## Texte fourni
►

Deuxièmement, les ordinateurs dotés d’une intelligence artificielle se basent comme vous l’avez compris sur des données… Mais comment se comporteront-ils en l’absence de données

Trois exemples: 

  • Si des intelligences artificielles avaient du prendre en charge des patients COVID en 2020… qu’auraient-elles fait ? Auraient-elles compris comme les humains que l’intubation devait être retardée par rapport au SDRA habituel ? Auraient-elles élargi l'utilisation du decubitus ventral aux patients en ventilation spontanée ? Auraient-elles compris la ventilation de ces SDRA à compliance quasi normale ?
  • En l’absence de pilote sur l’Airbus A320 US airways 1549. Aurait-il pris la décision d’amerrir sur l’Hudson ? Aurait-il, en l’absence de données tenté quoique ce soit ? N’aurait-il pas été plutôt programmé pour une stratégie de réduction du risque en allant s’écraser dans une zone désertique ? 
  • Le nouveau système MCAS des Boeings 737 Max entièrement automatisé aurait causé la mort d'au moins 346 personnes (l'enquête étant toujours en cours, le conditionnel est de mise). La sonde alimentant le système automatisé étant très fragile, elle gèle facilement. En l'absence de donnée, l'ordinateur de bord redresse inlassablement l'avion jusqu'au décrochage et au crash...


Les exemples sont légions dans le domaine… L’absence de données est le point faible de la machine qui est bien sûr intelligente par sa capacité et sa vitesse de traitement mais n’en reste pas moins un ordinateur qui ne peut s’adapter aux situations totalement inconnues.

◄

## Objectif de l'exercice
Répondez brièvement aux questions suivantes à partir du texte fourni.
1. Sur quoi se basent les ordinateurs dotés d'une intelligence artificielle ?
2. Combien de personnes, au minimum, le système MCAS des Boeing 737 Max aurait-il tuées ?
3. Quel est le point faible de la machine d'après la dernière phrase ?

## Données fournies
►

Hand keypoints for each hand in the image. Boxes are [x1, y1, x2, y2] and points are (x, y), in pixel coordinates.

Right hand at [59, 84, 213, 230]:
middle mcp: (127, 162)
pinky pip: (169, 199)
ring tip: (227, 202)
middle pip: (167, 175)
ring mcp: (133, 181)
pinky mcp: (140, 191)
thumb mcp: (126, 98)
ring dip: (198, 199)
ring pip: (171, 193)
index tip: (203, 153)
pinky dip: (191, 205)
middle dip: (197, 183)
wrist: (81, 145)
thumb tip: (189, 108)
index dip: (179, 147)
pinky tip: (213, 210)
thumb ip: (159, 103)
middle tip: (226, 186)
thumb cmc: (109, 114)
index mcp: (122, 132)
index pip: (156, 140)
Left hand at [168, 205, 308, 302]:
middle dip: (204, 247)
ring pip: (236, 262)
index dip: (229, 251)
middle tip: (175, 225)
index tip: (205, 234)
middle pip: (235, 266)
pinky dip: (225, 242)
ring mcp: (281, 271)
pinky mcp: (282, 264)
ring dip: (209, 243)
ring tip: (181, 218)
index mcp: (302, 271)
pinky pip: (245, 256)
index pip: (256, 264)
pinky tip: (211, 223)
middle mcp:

◄

## Résultat
1. Ils se basent sur des données.
2. Au moins 346 personnes.
3. L'absence de données.